Tuesday, October 11, 2011

Swearing in speech

I had promised to provide the speech that I delivered at the swearing in ceremony at the American Embassy September 2, 2011.

"When Peace Corps group 82 stepped off the plane in Kingston on June 29,2011,we embarked on a journey into the unknown leaving all that was familiar to embrace the life of a Peace Corps trainee living in Jamaica.

The past two months have been full of challenges, frustrations, training, tears, fears, laughter, training, new friendships, Devon House ice-cream, and, of course, more training.
At last, we are ready to do "the toughest job we will ever love." The Youth As Promise sector extends a "big up" to all the PC staff and volunteers that have worked so hard to prepare us for successful service. We have truly felt your love and commitment to our learning process, to our health and safety, to our cultural integration, to finding our host families and just the right work and home sites for the next two years.

We gratefully acknowledge the many hours and sometimes "hair pulling" moments you have spent trying to coordinate the myriad number of details that encompass this process;again, thank you.
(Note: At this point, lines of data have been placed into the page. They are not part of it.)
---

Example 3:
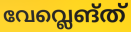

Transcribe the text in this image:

വേവ്ലെങ്ത്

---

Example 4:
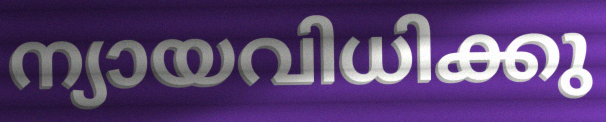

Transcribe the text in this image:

ന്യായവിധിക്കു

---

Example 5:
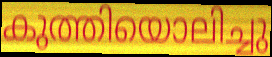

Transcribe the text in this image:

കുത്തിയൊലിച്ചു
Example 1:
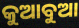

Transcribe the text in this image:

କୁଆବୁଆ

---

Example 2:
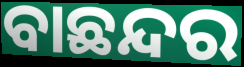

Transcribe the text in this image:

ବାଛନ୍ଦର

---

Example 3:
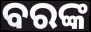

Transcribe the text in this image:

The YAP group are ready and willing to answer the call "how far will you go?" I love inspiring quotes and from Nelson Mandela these words, "A good head and a good heart are always a formidable combination". I believe that each member of Youth As Promise has this winning combination, a good head and a good heart, and with these, we will succeed.
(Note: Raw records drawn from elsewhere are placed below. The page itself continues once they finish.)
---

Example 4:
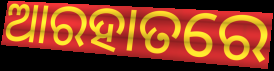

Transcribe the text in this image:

ଆରହାତରେ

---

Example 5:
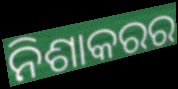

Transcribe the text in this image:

ନିଶାକରର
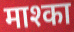
माश्का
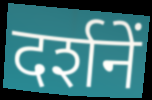
दर्शनें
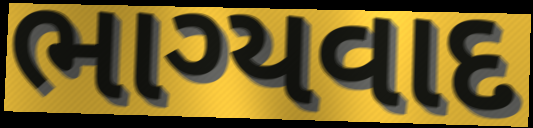
ભાગ્યવાદ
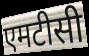
एमटीसी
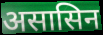
असासिन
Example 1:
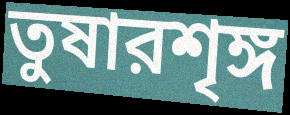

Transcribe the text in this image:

তুষারশৃঙ্গ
Mother Theresa's great words of guidance follow:

"People are often unreasonable and self-centered......forgive them anyway.
If you are kind, people may accuse you of ulterior motives.....be kind anyway.
If you are honest, people may cheat you.....Be honest anyway.
If you find happiness......people may be jealous.......be happy anyway.
The good you do today may be forgotten tomorrow......do good anyway.
Give the world the best you have and it may never be enough......give your best anyway. For you see, in the end, it is between you and God. It was never between you and them anyway."
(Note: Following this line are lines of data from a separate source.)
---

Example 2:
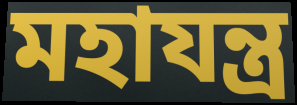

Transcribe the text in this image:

মহাযন্ত্র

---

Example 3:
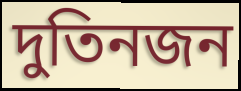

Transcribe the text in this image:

দুতিনজন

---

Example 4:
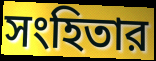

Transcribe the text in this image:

সংহিতার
In closing, I would like to sing a song that my host mother in Hellshire taught me that perhaps expresses some of our feelings:
I no Bon yah, but mi a live yah
Mi nah lef yah
Fi go America
No way sah
Pot a boil ya
Belly full ya
Sweet Jamaica

Thank you

Sunday, October 2, 2011

cont' funerals and toilet paper

the last entry stopped abruptly so, I will complete:  the journey back to Falmouth, then another taxi carrying additional bags of groceries.  This is such an arduous experience that one avoids shopping as much as possible and sometimes just opts to do without! 
Mornings here are my favorite time - sun filtering through the coconut and banana leaves, chickens and their baby chicks digging in the leaves and grass for breakfast, roosters crowing, men and women and children already walking on the road before 6:00am going to school or work, the almost lyrical sounds greetings in Patois being spoken, "Wa gwaan?"  what's happening and the replies, "mi cris mon, or "everting irie" both replies meaning I am well, I am good mon.

Just this past week, I experienced a cultural phenomena - I heard sounds that at first I thought were a babying crying  but when I looked out my back door, a goat was hanging from a tree, hind legs tied to a limb.  A man with a machete soon ended its misery by slitting it's throat!  I stood transfixed as I was watching an ancient ritual.  The goat was being slaughtered for my landlord's birthday celebration the following day. Jamaicans love curried goat.  The head is cut off and cleaned up to make Mannish Water, a favored soup that is supposed to increase virility and stamina in a man.  I must stop now  but will tell more about the party later.